- [EXERCISE BRIEF]
Write the listing out again word for word, excluding any pictures.

- [SOURCE DATA]
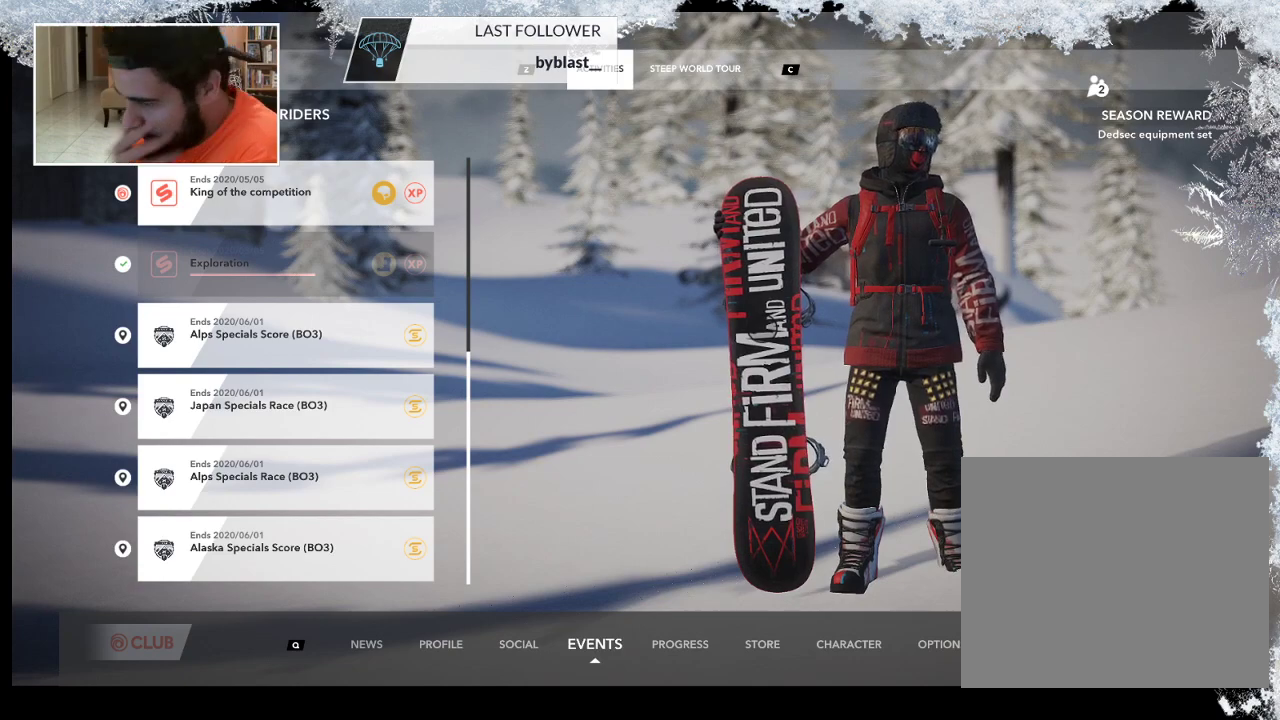
Gameplay with a controller (PlayStation layout); each line is a JSON object with the inputs held at the frame after it. "events" lists button and stick changes between this image and that frame as [ms after this image, input, new state], when the widget could be followed in between.
{"buttons": [], "left_stick": "center", "right_stick": "center", "events": [[133, "L2", "down"], [333, "L2", "up"]]}
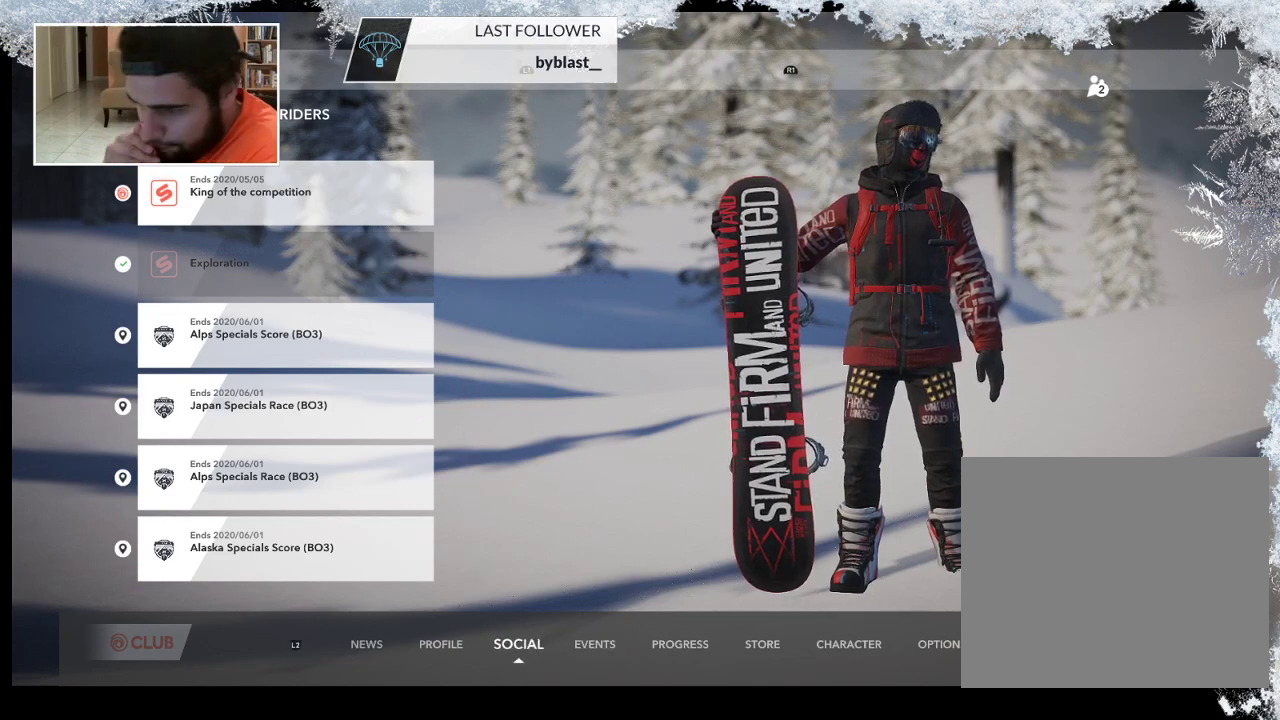
{"buttons": [], "left_stick": "center", "right_stick": "center", "events": []}
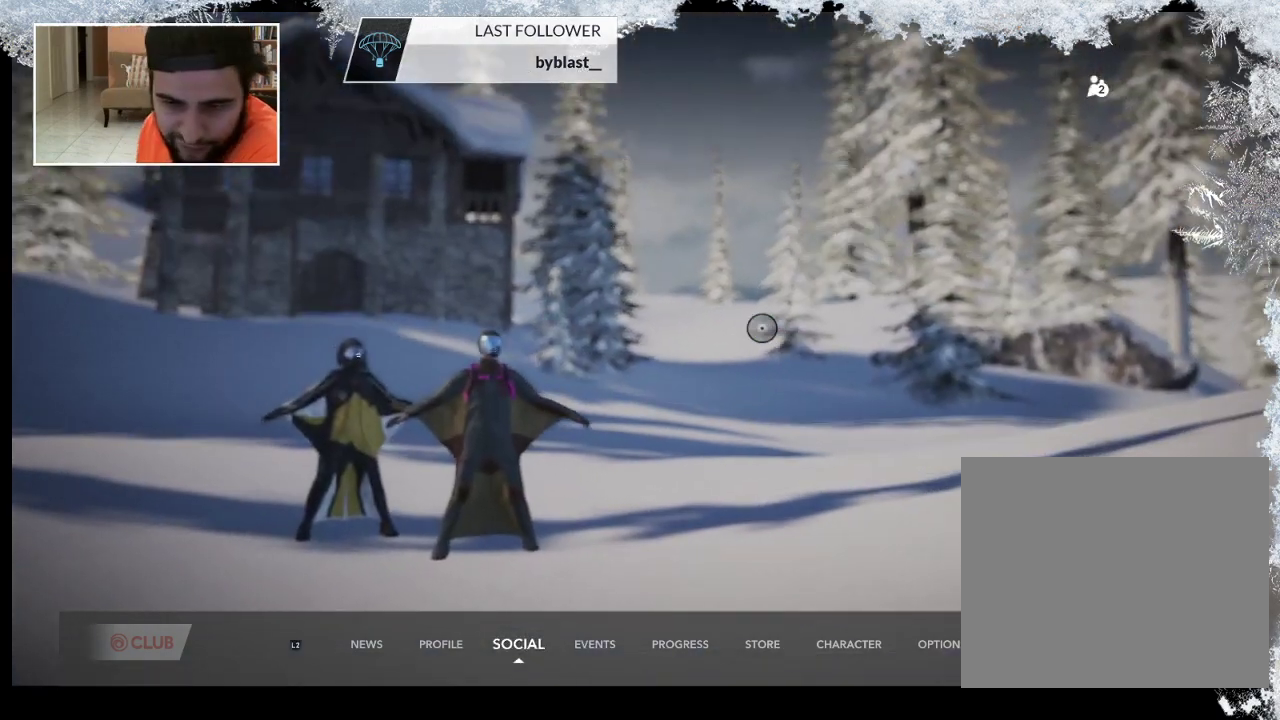
{"buttons": [], "left_stick": "center", "right_stick": "center", "events": []}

- [SOLUTION TO THE EXERCISE]
Gameplay with a controller (PlayStation layout); each line is a JSON object with the inputs held at the frame after it. "events" lists button and stick changes between this image and that frame as [ms after this image, input, new state], when the widget could be followed in between.
{"buttons": [], "left_stick": "center", "right_stick": "center", "events": [[133, "L2", "down"], [333, "L2", "up"]]}
{"buttons": [], "left_stick": "center", "right_stick": "center", "events": []}
{"buttons": [], "left_stick": "center", "right_stick": "center", "events": []}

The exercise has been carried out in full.